By Robert Milbourne, Partner, Registered Foreign Lawyer, K&L Gates
FOLLOWING the global divestiture movement to abandon fossil fuels (while continuing to consume them), it appears that there is a growing contradiction between dependence on the sector and opposition to its products. One can argue that the sector suffers from a profound misunderstanding of its fundamentals from all stakeholders – governments, NGOs, consumers and even the mining industry itself.
In 2004 the global mining sector and its stakeholders were caught off-guard by the phenomenal growth in demand from China and other BRIC nations. Year after year growth in demand eclipsed the best efforts of the industry to increase production, leading to a misalignment between supply and demand, and a rapid increase in pricing.
After eight years of consistent growth, in 2012 governments finally caught on, and hoped to ‘get their fair share’, through the imposition of a super-profits tax in Australia that was quickly emulated around the world. Yet the timing of such legislation was eight years out of date, and more worrisome, was introduced at precisely the time the industry began its decline in profitability and commodity demand growth, in effect accelerating a decline in the sector when it most needed support for sustainable operations.
To make matters far worse, senior mining executives arguably also misunderstood the dynamics of the market and approved unprecedented expansion in capacity, and multi-billion dollar acquisitions. In 2013, Vale approved its massive 90 million tonne per year S11D iron ore project and Rio Tinto approved expansion of approximately 70 million tonnes per year of capacity in the Pilbara. BHP raised production of 187 million tonnes in 2012 to 270 million tonnes in 2014 while similar stories occurred in thermal and metallurgical coal, copper and other commodities.

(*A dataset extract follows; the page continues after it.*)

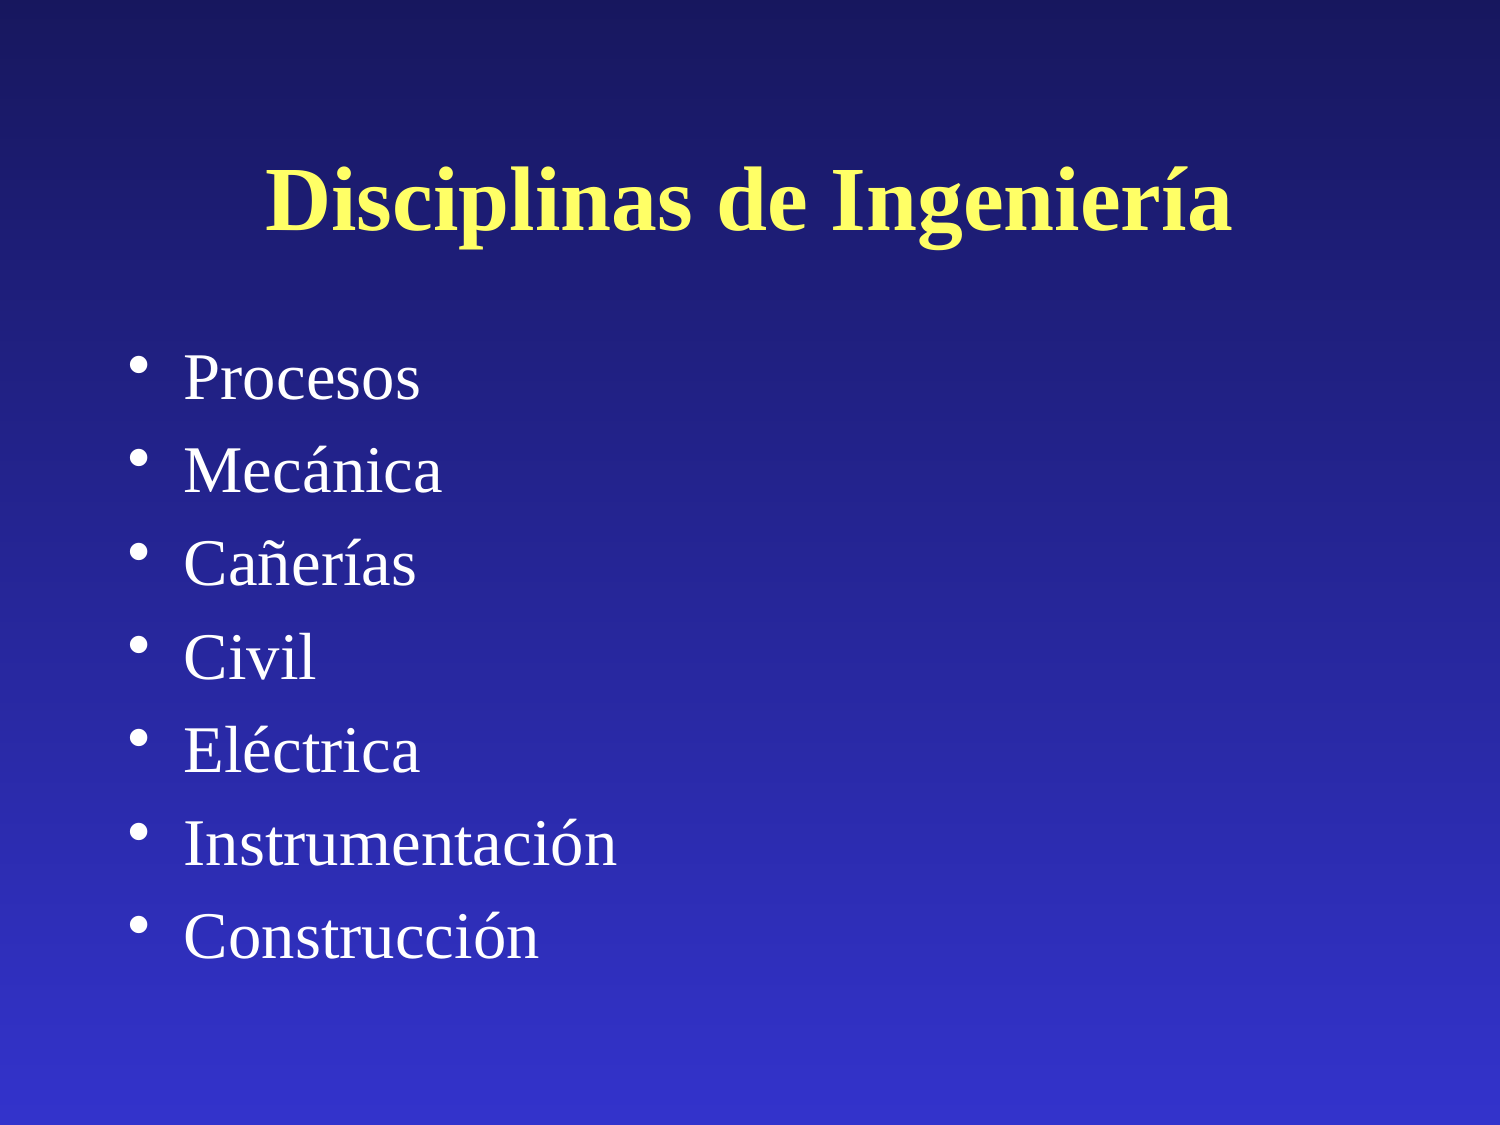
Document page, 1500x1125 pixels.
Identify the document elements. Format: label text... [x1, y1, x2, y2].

title Disciplinas de Ingeniería [112, 99, 1388, 288]
list Procesos Mecánica Cañerías Civil Eléctrica Instrumentación Construcción [112, 324, 1388, 1001]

It is astounding that the sector can continue to be so profoundly misunderstood. Investors are clearly among the first to have lost. BHP Billiton went from a market cap of US$270 billion in mid-2011, to US$115 in June 2015. Aggregate losses from Vale, Rio Tinto and BHP have reached approximately US$350 billion in market capitalization in the last five years. Moreover, while market values plummeted, the mining houses each expended enormous amounts of new capital – Vale for example invested more than US$70 billion from 2010 to 2015 with similar numbers expended by Rio and BHP.
Have we learned anything? Are stakeholders any wiser after such a dramatic boom and bust – all during a period of gradual increase in demand and a tapering off to a stable global consumption level?

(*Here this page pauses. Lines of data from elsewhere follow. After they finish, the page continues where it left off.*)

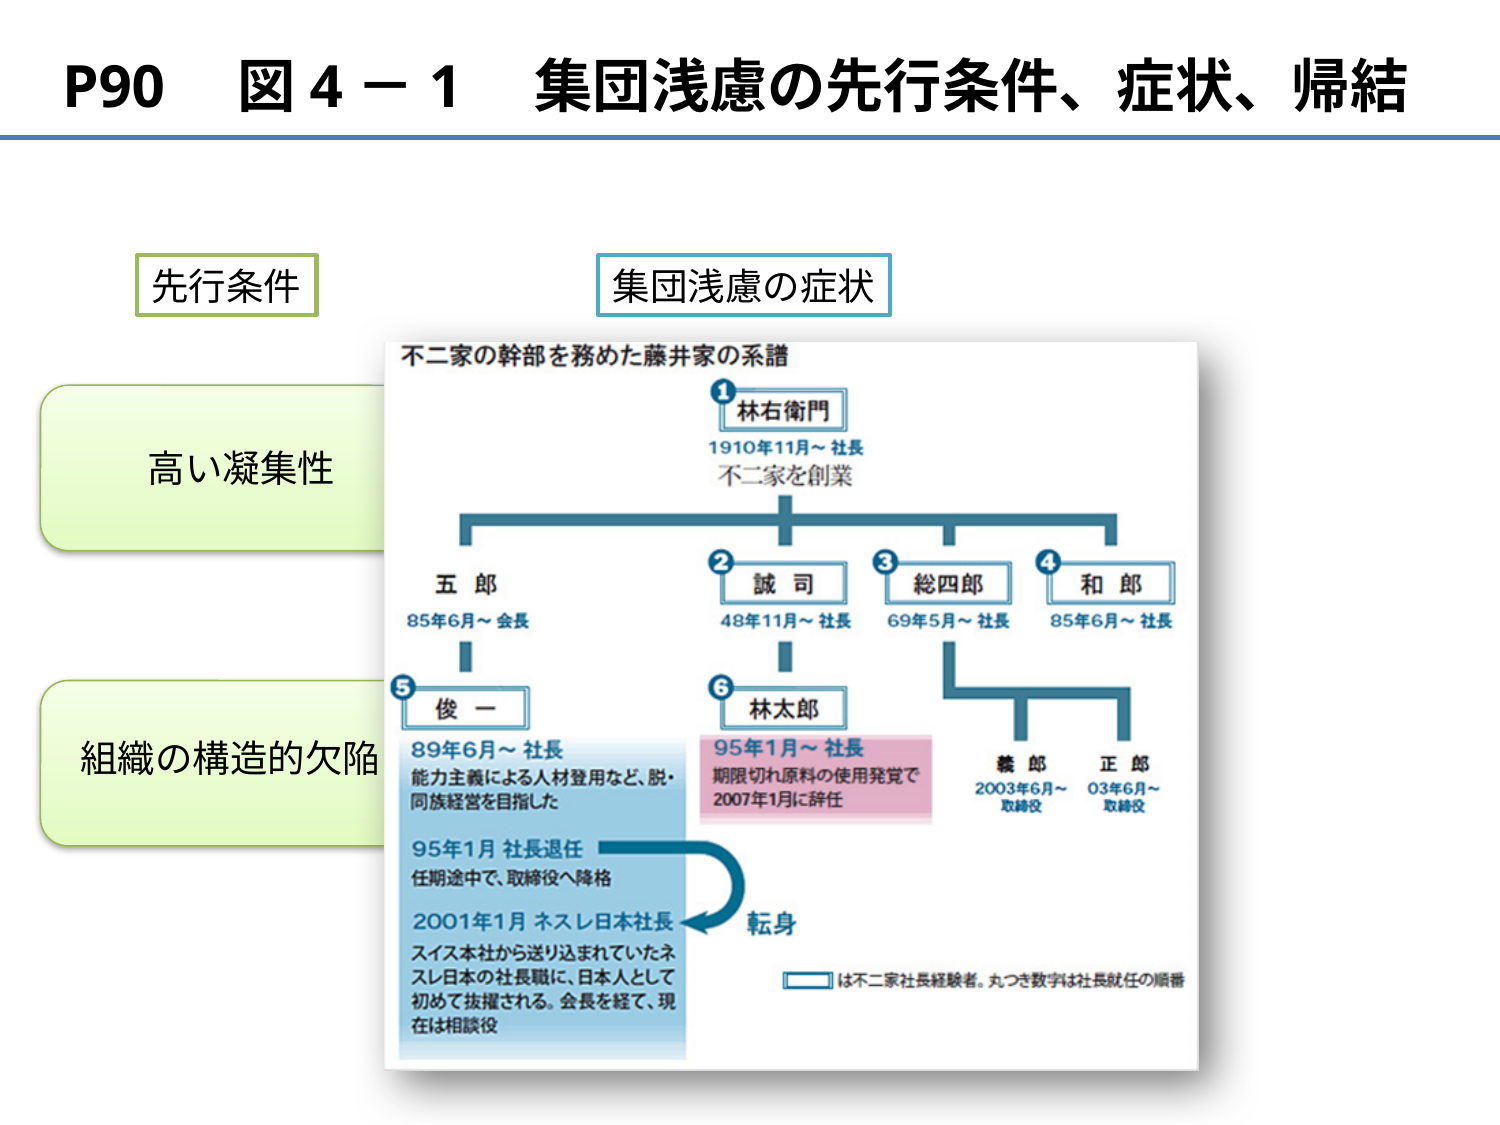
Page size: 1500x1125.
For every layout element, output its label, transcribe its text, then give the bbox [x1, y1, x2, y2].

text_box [40, 385, 378, 551]
picture [383, 342, 1200, 1071]
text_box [40, 680, 378, 847]
text_box 集団浅慮の症状 [596, 253, 892, 317]
text_box P90 図4－1 集団浅慮の先行条件、症状、帰結 [47, 41, 1423, 127]
text_box 先行条件 [135, 253, 319, 317]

Mines throughout the world are being sold by the major mining houses, some at nil cost. Even more mines are being moth-balled. Exploration expenditure, necessary for identifying the mines of the future, is at a 10 year record low this year in Australia.
What does this imply? Well, for a start, with exploration stopping, mine development unfunded, and operations closed, it is reasonable to expect that for many commodities supply will fall lower than demand (assuming demand remains the same) and commodity prices will rise again. Failure to understand demand and supply is making havoc with government revenue in Australia and throughout the world, so getting this analysis right is critical. Yet analysts often come to fundamentally different valuations on the same asset.

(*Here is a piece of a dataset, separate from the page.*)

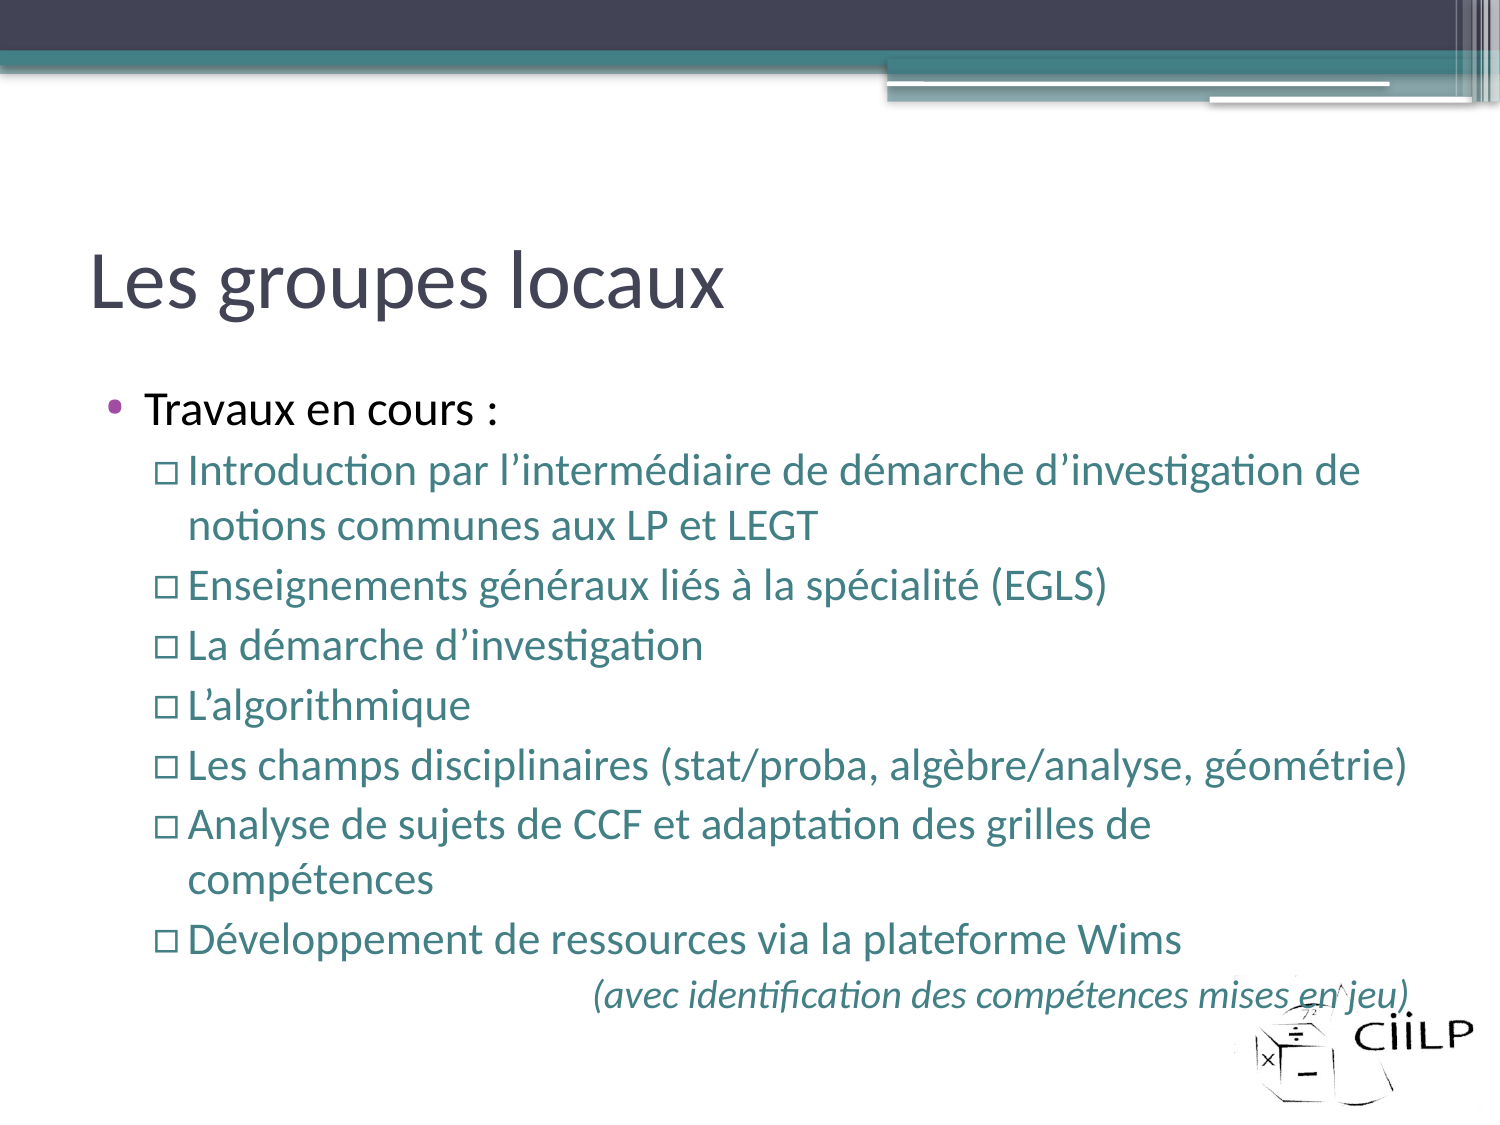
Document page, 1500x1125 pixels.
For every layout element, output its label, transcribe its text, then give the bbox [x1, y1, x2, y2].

list Travaux en cours : Introduction par l’intermédiaire de démarche d’investigation de notions communes aux LP et LEGT Enseignements généraux liés à la spécialité (EGLS) La démarche d’investigation L’algorithmique Les champs disciplinaires (stat/proba, algèbre/analyse, géométrie) Analyse de sujets de CCF et adaptation des grilles de compétences Développement de ressources via la plateforme Wims (avec identification des compétences mises en jeu) [75, 368, 1425, 1079]
title Les groupes locaux [75, 187, 1425, 363]
picture [1233, 975, 1483, 1110]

Let’s take an example of the New Saraji coking coal deposit in Queensland. In 2008 BHP Billiton bought the deposit for US$2.5 billion, twice the value of some estimates. Five years later, BHP admitted the project was unlikely to deliver an economic return. If anyone should understand the mining sector – shouldn’t it be the executives in the sector? Yet BHP was not alone, Rio Tinto wrote off almost all of its US$22 billion of acquisitions including a coal project in Mozambique and the aluminium producer Alcan. Vale has also written off large sums with respect to its coal and nickel operations.
There is an assumption by stakeholders that the industry is subject to the fate of a minerals industry supply ‘cycle’ and valuations and commodity prices will rise and fall accordingly. But there does not appear to be a demand cycle – demand for iron ore in fact increased robustly in China from 820 million tonnes in 2013 to 932 million in 2014 but at the same time commentators declared the ‘end of the boom’.
What can be learned? The industry should have a laser focus on demand. Investors must improve their understanding of the supply/demand equilibrium. Boards should make public ever more detailed assessments of macro market fundamentals and be held to account if they are wrong.
The world can ill-afford to continue with such a poor record of planning and decision making for such a critical sector. The time is now to assess global demand and ensure that investors, banks, governments and other stakeholders align exploration, project development and operations to a reasonable connectivity to current and future demand requirements, ending once and for all the damaging assumption that the industry is bound to continue its ‘cycle’ of boom and bust. This cycle is entirely man-made and should end, now.